PhD Qualifying Examination


Title: "A Survey of Communication Optimizations in Distributed Deep Learning"

by

Mr. Lin ZHANG


Abstract:

Nowadays, distributed deep learning (DL) has become a common practice in 
accelerating large deep neural networks (DNNs) training across multiple 
workers. However, such distributed training requires extensive communications. 
The communication overheads often consume a significant portion of the training 
time, and result in a severe performance bottleneck. How to address the 
communication issues has attracted much attention from both academia and 
industry to improve the system scalability. In this article, we present a 
survey of communication optimization techniques for data parallel distributed 
DL. In particular, we focus on system architecture design and communication 
scheduling algorithms. The system architecture defines how workers exchange 
information, and the communication scheduling algorithms can be applied into 
different architectures to better utilize the network capacity. These 
techniques are important as they do not change the training dynamics of the 
learning algorithms and can be directly integrated into existing DL frameworks. 
Furthermore, we find that distributed second-order algorithms have been emerged 
to accelerate distributed DNNs training with less iterations to convergence, 
compared to the first-order SGD algorithms.
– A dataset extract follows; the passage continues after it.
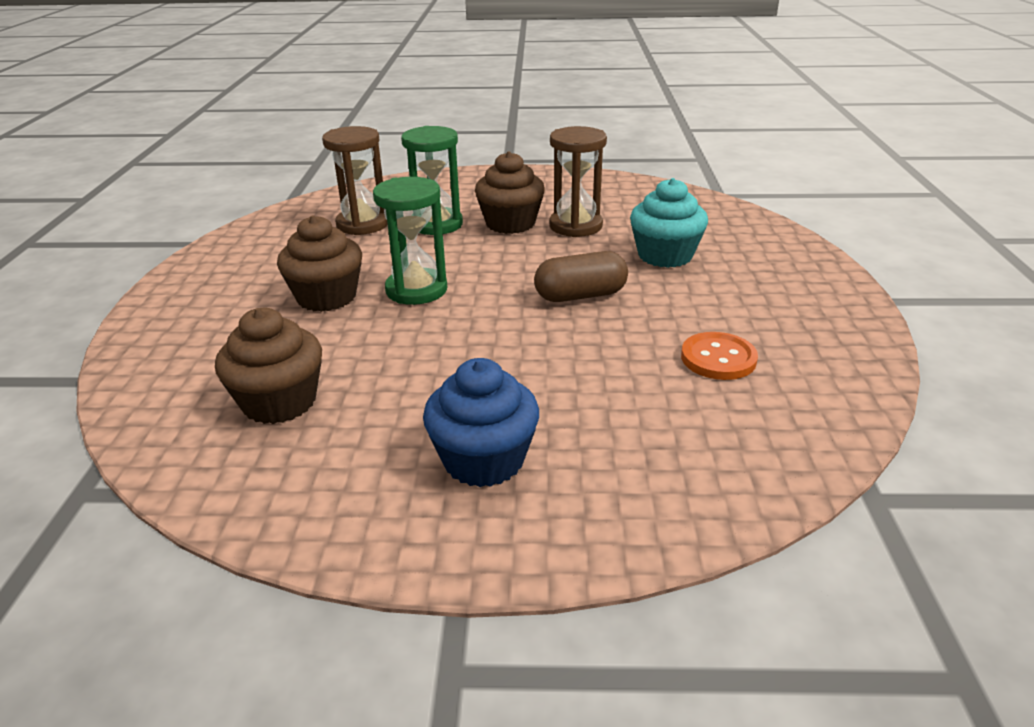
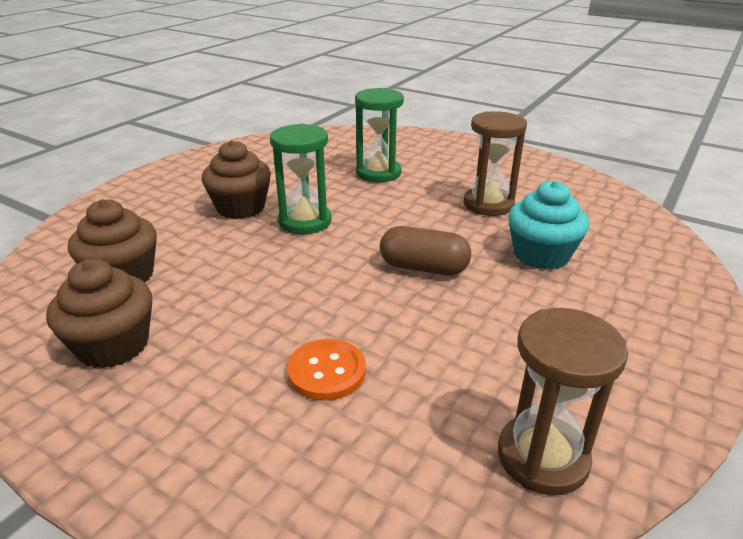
camera: 30 degrees right, 0 degrees up
brown hourglass [322,126,388,235] -> brown hourglass moved to [498,308,628,495]
blue cupcake [423,358,539,487] -> none
brown cupcake [475,151,545,234] -> brown cupcake moved to [46,259,152,369]
orange button [681,332,758,380] -> orange button moved to [287,339,366,401]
As existing communication solutions 
are mostly built on first-order algorithms, it motivates us to explore the 
opportunities of communication optimizations for the representative K-FAC 
algorithms.


Date:			Wednesday, 1 December 2021

Time:                  	2:00pm - 4:00pm

Venue:			Room 3494
 			(lifts 25/26)

Committee Members:	Prof. Bo Li (Supervisor)
 			Dr. Wei Wang (Chairperson)
 			Prof. Qiong Luo
 			Dr. Yangqiu Song


**** ALL are Welcome ****